Trigger warning: may contain strong imagery and upsetting language.

PS: this is a true story, the experience of someone who was and is still hurting but wanted to remain anonymous.

I needed closure, and I found it in the String.
May 01, 2016; 11:30PM
I am laying in my bed, holding a metal string around my neck. In the darkness it feels cold and stifling, but I had made my mind.
I pulled harder, and then harder. My breath halted; bitterness filled my mouth; my tongue felt like it was coming out. I felt like my head was expanding and then it would explode into a zillion little pieces. I started getting weaker, and my hands could no longer pull on the string.
As a young girl, I have always been shy- unable to break out of my shell.
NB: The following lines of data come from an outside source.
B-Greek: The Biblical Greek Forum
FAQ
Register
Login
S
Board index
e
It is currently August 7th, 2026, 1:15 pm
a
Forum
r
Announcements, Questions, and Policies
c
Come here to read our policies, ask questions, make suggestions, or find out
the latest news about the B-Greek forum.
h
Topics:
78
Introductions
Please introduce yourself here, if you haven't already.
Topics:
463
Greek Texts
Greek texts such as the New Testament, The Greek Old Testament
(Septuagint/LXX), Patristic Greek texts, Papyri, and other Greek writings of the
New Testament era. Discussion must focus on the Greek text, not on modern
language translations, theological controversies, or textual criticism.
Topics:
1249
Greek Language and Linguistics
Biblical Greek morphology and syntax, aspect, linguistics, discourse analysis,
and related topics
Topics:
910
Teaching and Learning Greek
Every time I saw a group of people I distanced myself from them. Even if it was my classmates. As I grew up my shyness dissolved, but my fear to engage with people did not. I was my own person, and I depended on no one else but me. Starting grade twelve, my world started crumbling down, and I hated it. I hated that I had no ambition, no passion. I hated that my parents had done so much for me and I could not repay it back. Above all, I hated my very existence.

I had to get rid of this shell of a person I was becoming; because I did not want to hurt the people I loved. So I decided to end it, the first of May. In the days leading to the first of May, I did a lot of practice and research.

I could not hang myself because I had no cord strong enough or where to put it. The classic, slitting your wrists turned out to be a failure. I tried it and had only one drop of blood fall down my arm. I wasn’t strong enough to cut deeper. The only viable option was to strangle myself and it was all set.

That night was one of the darkest in my life. After my hands failed me, I felt so weak, so betrayed, so alone. How could my last refuge be snatched away from me? I cried myself to sleep that night.

When I woke up it was as if nothing happened. I wrapped the metal string on the bed frame as a reminder. I took a shower, washed the dirt that covered me like a second cloth away. But I couldn’t feel clean, I don’t know if I’ll ever feel clean again.